EXERCISE = From the first line through the one containing "clase. Documente bien los cambios en el repositorio.*", restate the listing word for word, and give no other lines.

EXCERPTED DATA =

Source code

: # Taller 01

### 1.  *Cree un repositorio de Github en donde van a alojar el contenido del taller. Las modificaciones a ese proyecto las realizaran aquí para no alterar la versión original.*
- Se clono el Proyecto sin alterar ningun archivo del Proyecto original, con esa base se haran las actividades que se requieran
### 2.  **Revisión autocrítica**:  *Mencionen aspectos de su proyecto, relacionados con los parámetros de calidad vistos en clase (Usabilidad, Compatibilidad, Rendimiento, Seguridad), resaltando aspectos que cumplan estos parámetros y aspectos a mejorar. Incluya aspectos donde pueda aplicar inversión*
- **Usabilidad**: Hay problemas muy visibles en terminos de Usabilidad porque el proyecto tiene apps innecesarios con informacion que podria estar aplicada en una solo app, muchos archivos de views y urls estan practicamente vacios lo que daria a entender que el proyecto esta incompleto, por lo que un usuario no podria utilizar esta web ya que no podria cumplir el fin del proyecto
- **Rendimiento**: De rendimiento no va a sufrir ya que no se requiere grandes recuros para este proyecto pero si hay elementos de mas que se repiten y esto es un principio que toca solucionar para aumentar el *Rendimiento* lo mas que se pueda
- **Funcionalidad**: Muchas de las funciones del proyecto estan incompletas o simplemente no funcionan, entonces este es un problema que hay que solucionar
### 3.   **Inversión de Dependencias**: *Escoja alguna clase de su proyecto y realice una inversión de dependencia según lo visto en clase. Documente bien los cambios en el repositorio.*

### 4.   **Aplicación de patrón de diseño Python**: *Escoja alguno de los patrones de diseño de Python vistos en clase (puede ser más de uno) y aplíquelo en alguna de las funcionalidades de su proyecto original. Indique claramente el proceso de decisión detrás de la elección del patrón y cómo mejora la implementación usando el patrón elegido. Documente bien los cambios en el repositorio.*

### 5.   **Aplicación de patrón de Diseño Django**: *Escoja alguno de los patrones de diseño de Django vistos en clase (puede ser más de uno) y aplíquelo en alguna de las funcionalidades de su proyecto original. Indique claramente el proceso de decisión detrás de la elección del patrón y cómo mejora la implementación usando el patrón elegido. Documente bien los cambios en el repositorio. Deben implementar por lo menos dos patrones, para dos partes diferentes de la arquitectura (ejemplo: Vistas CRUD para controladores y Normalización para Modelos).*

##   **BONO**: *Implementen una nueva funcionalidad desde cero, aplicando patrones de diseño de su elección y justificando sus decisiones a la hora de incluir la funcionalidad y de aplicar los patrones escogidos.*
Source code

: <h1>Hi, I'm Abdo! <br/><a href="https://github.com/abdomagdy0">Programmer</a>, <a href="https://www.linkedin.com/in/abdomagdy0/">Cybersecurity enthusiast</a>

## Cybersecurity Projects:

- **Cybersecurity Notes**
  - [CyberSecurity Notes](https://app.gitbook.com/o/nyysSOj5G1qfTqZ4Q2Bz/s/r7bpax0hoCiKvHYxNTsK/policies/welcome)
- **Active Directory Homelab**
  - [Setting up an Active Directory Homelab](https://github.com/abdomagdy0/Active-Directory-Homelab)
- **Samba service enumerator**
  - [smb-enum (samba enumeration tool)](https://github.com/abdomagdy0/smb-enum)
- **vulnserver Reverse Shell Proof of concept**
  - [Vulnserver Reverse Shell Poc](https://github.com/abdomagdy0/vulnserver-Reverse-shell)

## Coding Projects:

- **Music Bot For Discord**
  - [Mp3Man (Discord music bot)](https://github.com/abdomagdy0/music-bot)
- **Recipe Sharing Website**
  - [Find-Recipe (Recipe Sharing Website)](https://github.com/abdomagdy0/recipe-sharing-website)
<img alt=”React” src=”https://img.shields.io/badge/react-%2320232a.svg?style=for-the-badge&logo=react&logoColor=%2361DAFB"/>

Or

WRITTEN RESPONSE =
Source code

: # Taller 01

### 1.  *Cree un repositorio de Github en donde van a alojar el contenido del taller. Las modificaciones a ese proyecto las realizaran aquí para no alterar la versión original.*
- Se clono el Proyecto sin alterar ningun archivo del Proyecto original, con esa base se haran las actividades que se requieran
### 2.  **Revisión autocrítica**:  *Mencionen aspectos de su proyecto, relacionados con los parámetros de calidad vistos en clase (Usabilidad, Compatibilidad, Rendimiento, Seguridad), resaltando aspectos que cumplan estos parámetros y aspectos a mejorar. Incluya aspectos donde pueda aplicar inversión*
- **Usabilidad**: Hay problemas muy visibles en terminos de Usabilidad porque el proyecto tiene apps innecesarios con informacion que podria estar aplicada en una solo app, muchos archivos de views y urls estan practicamente vacios lo que daria a entender que el proyecto esta incompleto, por lo que un usuario no podria utilizar esta web ya que no podria cumplir el fin del proyecto
- **Rendimiento**: De rendimiento no va a sufrir ya que no se requiere grandes recuros para este proyecto pero si hay elementos de mas que se repiten y esto es un principio que toca solucionar para aumentar el *Rendimiento* lo mas que se pueda
- **Funcionalidad**: Muchas de las funciones del proyecto estan incompletas o simplemente no funcionan, entonces este es un problema que hay que solucionar
### 3.   **Inversión de Dependencias**: *Escoja alguna clase de su proyecto y realice una inversión de dependencia según lo visto en clase. Documente bien los cambios en el repositorio.*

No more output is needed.